Rimborso costi accoglienza subordinato a valutazione di proporzionalità (TAR Toscana n. 926 del 14.05.2026)
Principi di diritto (Massima)
La revoca delle misure di accoglienza è legittima quando il richiedente ha conseguito la protezione internazionale, poiché l’art. 14, comma 4, d.lgs. n. 142/2015 ancora l’accoglienza al tempo necessario alla definizione dell’istanza. L’ingiunzione di rimborso dei costi sostenuti è invece subordinata al rispetto del principio di proporzionalità, che impone all’amministrazione di valutare la complessiva condizione economico-reddituale dell’interessato e la sua effettiva capacità di sostenere i costi. La mera applicazione dei costi contabili sostenuti, senza istruttoria sull’adeguatezza dei mezzi di sussistenza, rende illegittima la pretesa restitutoria, che non può annullare sostanzialmente il reddito del richiedente. La possibilità di rateizzare il debito non sana il vizio, che attiene all’ammontare complessivo della somma ingiunta.
Il Fatto
Il ricorrente, cittadino straniero, aveva chiesto la protezione internazionale ed era stato ammesso alle misure di accoglienza, venendo ospitato in un C.A.S. Successivamente il Tribunale ordinario gli aveva riconosciuto la protezione umanitaria.
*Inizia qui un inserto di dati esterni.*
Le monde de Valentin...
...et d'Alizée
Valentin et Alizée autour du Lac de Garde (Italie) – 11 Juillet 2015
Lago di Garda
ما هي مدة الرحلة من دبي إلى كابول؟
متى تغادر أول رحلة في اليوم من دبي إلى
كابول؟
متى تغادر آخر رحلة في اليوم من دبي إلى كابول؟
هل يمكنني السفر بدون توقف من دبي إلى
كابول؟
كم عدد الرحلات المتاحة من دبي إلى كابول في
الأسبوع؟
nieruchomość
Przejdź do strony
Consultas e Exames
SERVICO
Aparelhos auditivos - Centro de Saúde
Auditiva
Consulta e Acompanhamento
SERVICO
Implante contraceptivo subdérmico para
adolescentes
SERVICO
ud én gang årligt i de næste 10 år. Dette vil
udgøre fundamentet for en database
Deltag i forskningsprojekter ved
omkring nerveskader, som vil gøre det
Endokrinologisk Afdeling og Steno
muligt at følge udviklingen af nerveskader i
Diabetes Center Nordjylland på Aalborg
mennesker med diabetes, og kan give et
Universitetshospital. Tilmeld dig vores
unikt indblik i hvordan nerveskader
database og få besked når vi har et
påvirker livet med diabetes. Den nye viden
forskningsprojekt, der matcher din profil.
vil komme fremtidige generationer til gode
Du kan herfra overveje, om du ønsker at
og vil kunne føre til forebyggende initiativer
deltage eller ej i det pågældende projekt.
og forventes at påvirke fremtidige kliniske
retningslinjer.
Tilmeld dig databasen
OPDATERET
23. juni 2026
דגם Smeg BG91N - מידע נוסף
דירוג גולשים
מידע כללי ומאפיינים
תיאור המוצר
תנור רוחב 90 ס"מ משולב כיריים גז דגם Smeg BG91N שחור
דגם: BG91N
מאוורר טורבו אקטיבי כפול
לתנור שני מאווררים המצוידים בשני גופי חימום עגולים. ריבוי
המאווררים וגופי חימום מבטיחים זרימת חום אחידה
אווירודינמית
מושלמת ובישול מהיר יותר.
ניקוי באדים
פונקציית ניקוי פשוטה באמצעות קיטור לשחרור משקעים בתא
Con provvedimento prefettizio del 6 dicembre 2022 l’amministrazione revocò l’ammissione all’accoglienza e, sul presupposto dei redditi percepiti negli anni 2020 e 2021, ingiunse il rimborso di euro 20.134,40, calcolato applicando il costo giornaliero pro capite della convenzione dal 1° gennaio 2021 al 5 dicembre 2022. Il ricorrente impugnò l’atto davanti al TAR, deducendo il difetto di istruttoria e di motivazione e l’eccessività della somma. La domanda cautelare era accolta limitatamente all’ingiunzione di rimborso.
La Motivazione della Corte
Il Collegio distingue i due profili del provvedimento. Quanto alla revoca dell’accoglienza, il conseguimento della protezione internazionale integra di per sé la condizione prevista dall’art. 14, comma 4, d.lgs. n. 142/2015: la misura accoglie il richiedente per il tempo necessario alla definizione dell’istanza, sicché la revoca è legittima e la domanda di annullamento su questo punto va respinta.
Diverso esito ha l’ingiunzione di rimborso. Richiamando l’art. 17, paragrafo 4, della direttiva n. 33/2013, il TAR ricorda che il rimborso totale dei costi è subordinato al possesso, da parte del richiedente, di mezzi sufficienti ad assicurarsi le condizioni materiali di accoglienza e l’assistenza sanitaria. La giurisprudenza amministrativa ha già chiarito che il recupero delle spese deve sottostare al principio di proporzionalità.
Nel caso concreto manca del tutto la ricostruzione della condizione economica complessiva e attualizzata del ricorrente. L’amministrazione si è limitata ad applicare l’art. 23, comma 6, d.lgs. n. 142/2015, facendo riferimento ai meri costi contabili sostenuti, senza alcuna valutazione comparativa con il reddito dell’interessato. La somma ingiunta è anzi idonea ad annullare sostanzialmente quel reddito, così confermando la carenza di istruttoria sull’adeguatezza dei mezzi di sussistenza.
Il Collegio precisa che la facoltà di rateizzare il debito non incide sul giudizio, poiché il vizio riguarda l’ammontare complessivo della pretesa e non le modalità di pagamento. La lettura dell’art. 17 in combinato disposto con l’art. 20 della medesima direttiva offre i criteri per applicare la proporzionalità e rende compatibile l’ordinamento interno con quello comunitario.
Da qui l’onere motivazionale a carico dell’amministrazione, già delineato in precedenti della stessa Sezione: devono emergere le valutazioni sulla condizione economico-reddituale, sulla sufficienza a garantire adeguate condizioni di sussistenza e sull’effettivo miglioramento delle condizioni di vita. Il sistema non deve generare disincentivi all’integrazione socio-economica, rendendo preferibile la permanenza nei centri rispetto alla ricerca di un’occupazione.